(Document layout analysis data)

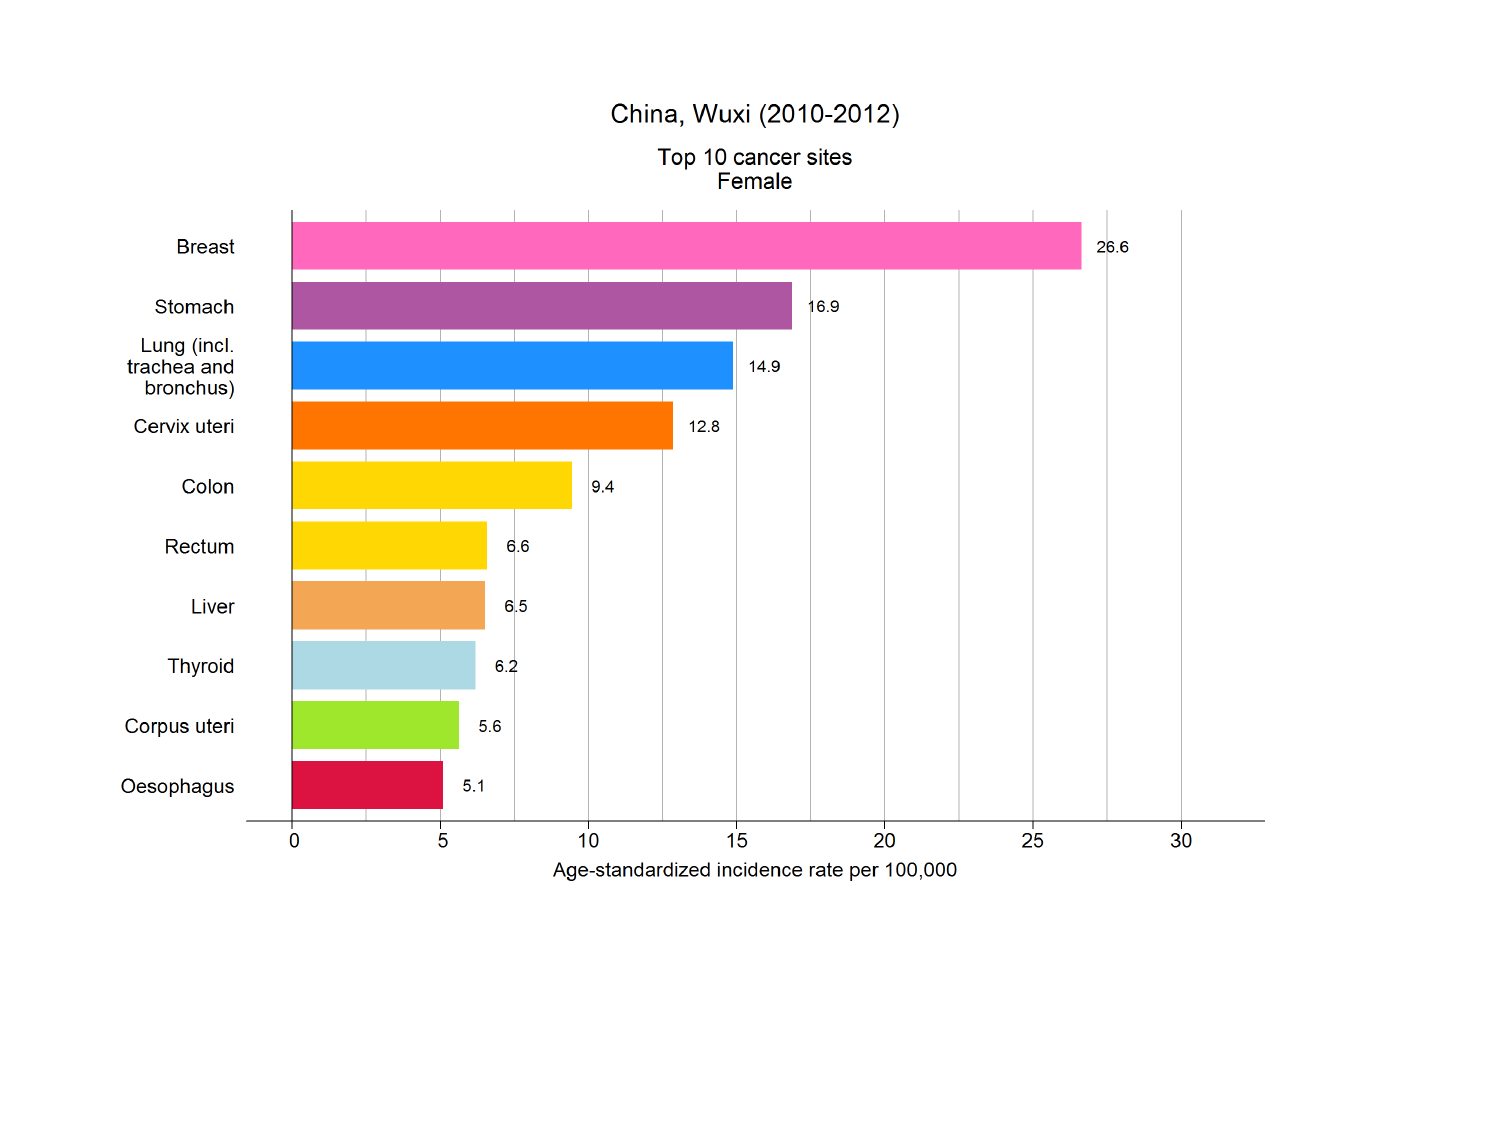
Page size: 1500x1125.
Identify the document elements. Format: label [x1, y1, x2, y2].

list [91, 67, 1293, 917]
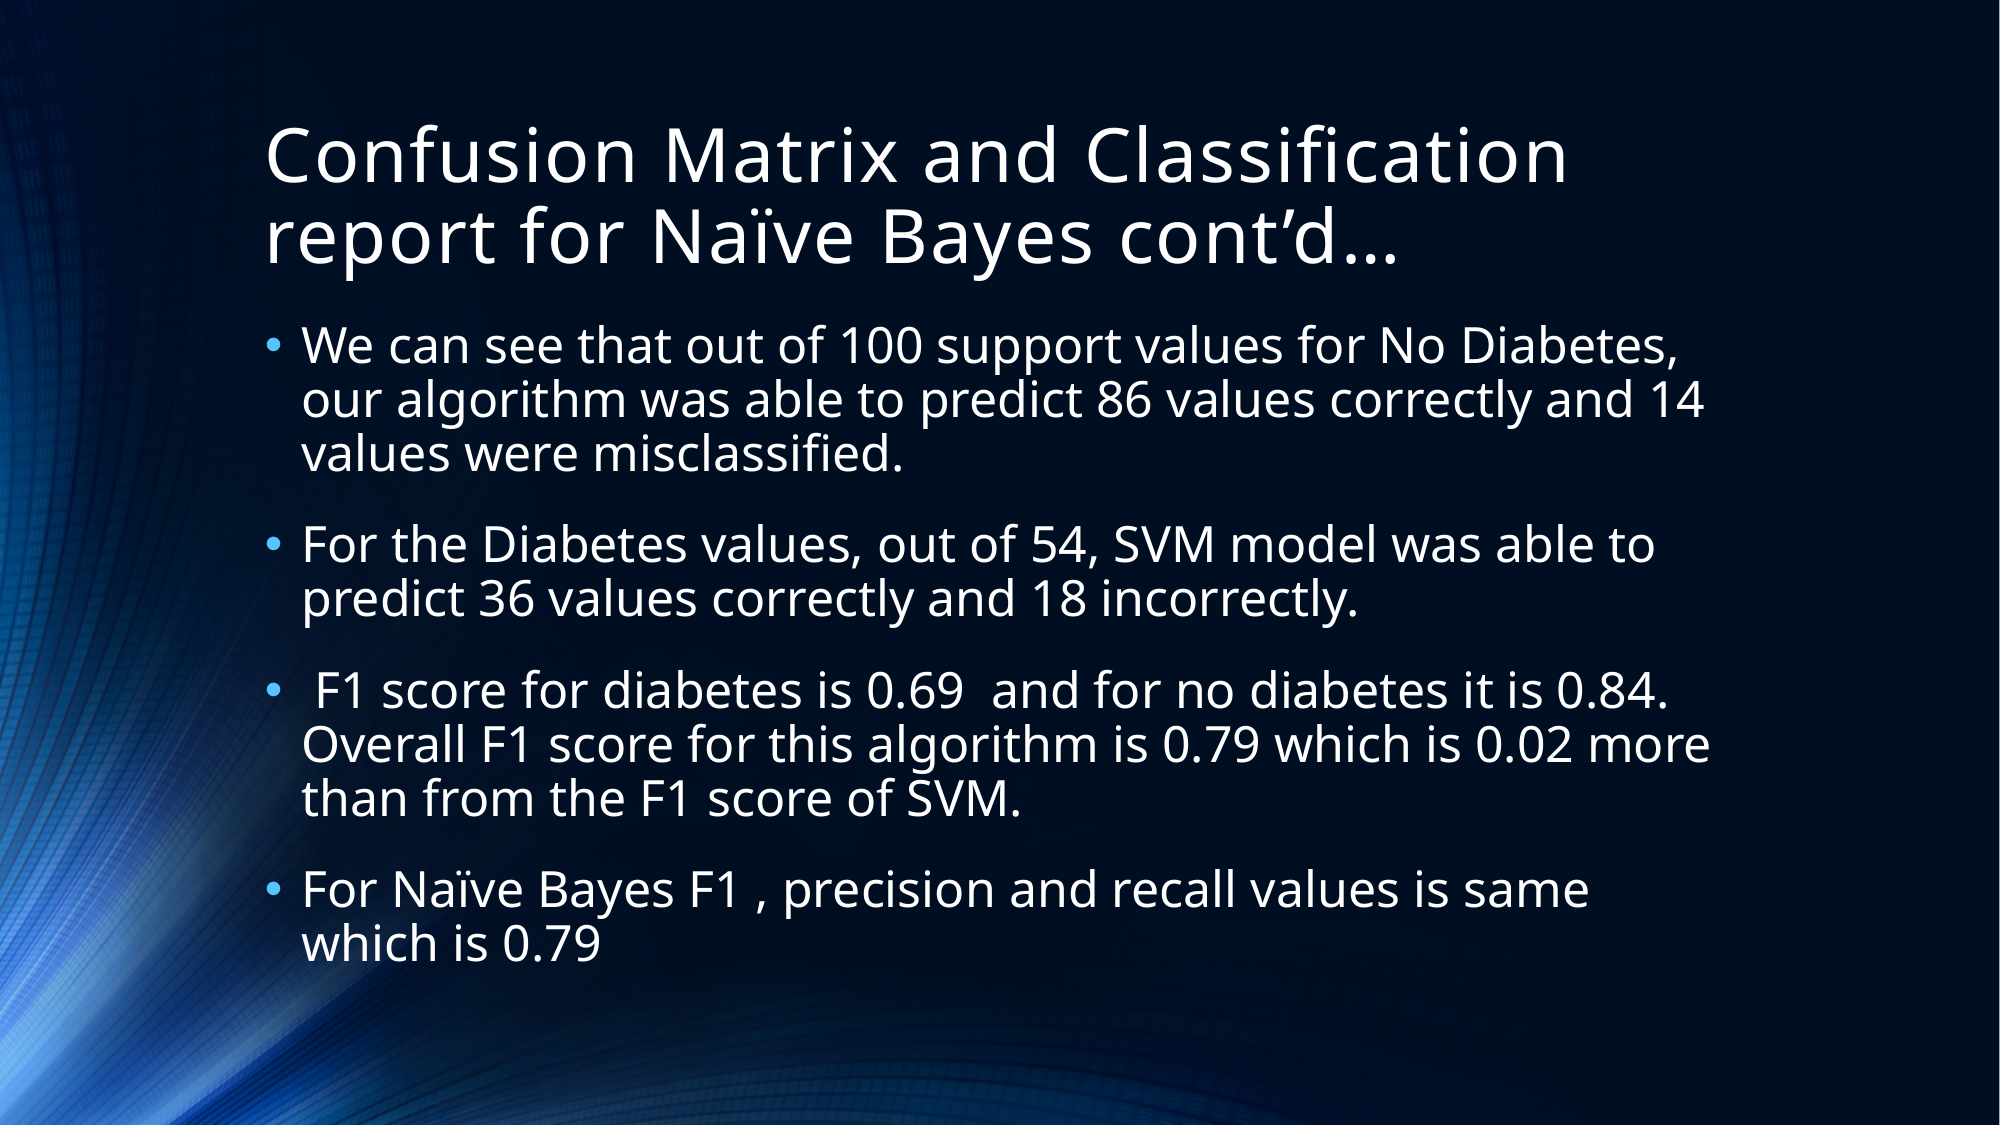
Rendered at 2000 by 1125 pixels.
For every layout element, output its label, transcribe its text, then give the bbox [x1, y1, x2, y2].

-- About this exercise --
Leaving images out, please output every line of the data exactly.

-- Task answer --
Page size: 1500x1125.
Identify the document elements. Format: label [x1, y1, x2, y2].

list [91, 67, 1293, 917]
Rendered at 2000 by 1125 pixels.
For every layout element, output its label, transcribe its text, then give the bbox [x1, y1, x2, y2].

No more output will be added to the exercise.